(The input Opens)

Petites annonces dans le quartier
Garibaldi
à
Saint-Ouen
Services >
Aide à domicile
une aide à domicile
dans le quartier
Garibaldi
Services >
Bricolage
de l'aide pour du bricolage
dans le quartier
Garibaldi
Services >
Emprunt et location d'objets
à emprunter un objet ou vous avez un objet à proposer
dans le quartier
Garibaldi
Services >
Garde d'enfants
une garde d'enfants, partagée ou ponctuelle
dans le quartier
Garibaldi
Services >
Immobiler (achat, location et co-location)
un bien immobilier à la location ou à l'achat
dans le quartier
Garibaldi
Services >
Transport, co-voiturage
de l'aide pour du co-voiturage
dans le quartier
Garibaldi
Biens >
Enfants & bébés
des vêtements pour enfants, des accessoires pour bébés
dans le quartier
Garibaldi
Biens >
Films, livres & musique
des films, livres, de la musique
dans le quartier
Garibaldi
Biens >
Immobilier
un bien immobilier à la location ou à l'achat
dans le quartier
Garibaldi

(The input Closes)
(The input Opens)

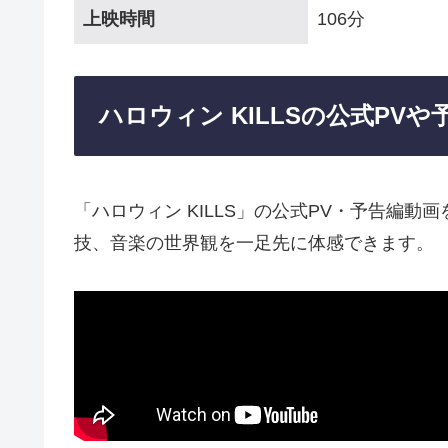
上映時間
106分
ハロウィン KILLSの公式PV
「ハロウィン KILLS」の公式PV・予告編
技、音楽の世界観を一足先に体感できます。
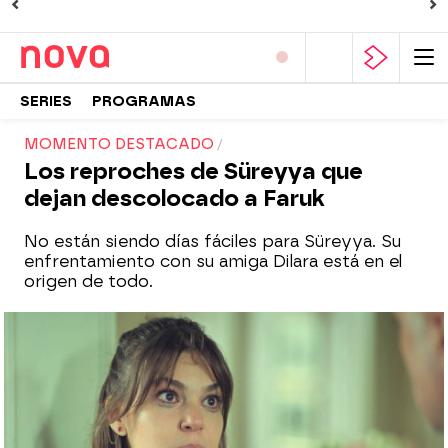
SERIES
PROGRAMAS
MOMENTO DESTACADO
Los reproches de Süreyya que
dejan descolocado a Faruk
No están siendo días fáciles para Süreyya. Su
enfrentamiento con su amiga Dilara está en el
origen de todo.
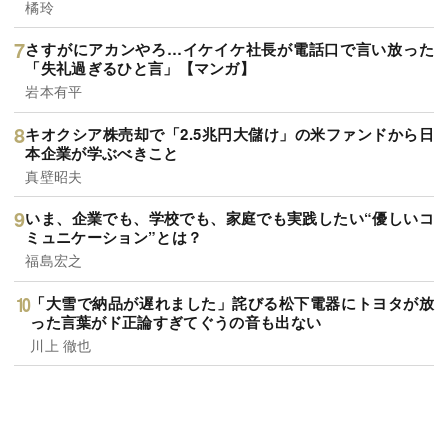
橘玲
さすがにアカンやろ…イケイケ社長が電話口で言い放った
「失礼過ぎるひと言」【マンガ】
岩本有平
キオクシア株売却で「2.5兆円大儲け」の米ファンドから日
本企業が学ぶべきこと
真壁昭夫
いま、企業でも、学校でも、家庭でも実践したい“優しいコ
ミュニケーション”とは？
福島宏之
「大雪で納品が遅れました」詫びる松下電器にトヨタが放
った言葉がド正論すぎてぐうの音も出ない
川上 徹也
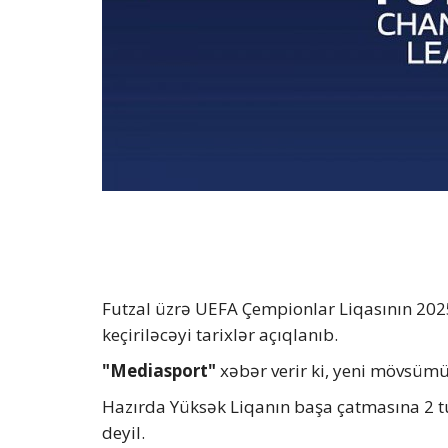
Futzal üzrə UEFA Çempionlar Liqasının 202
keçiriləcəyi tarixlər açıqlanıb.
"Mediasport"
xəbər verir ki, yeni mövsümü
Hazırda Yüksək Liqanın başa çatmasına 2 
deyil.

(The input Closes)

• Assigned task
Copy all lines of the records that have the string "ハロウィン" in them.

• Answer section
ハロウィン KILLSの公式PV
「ハロウィン KILLS」の公式PV・予告編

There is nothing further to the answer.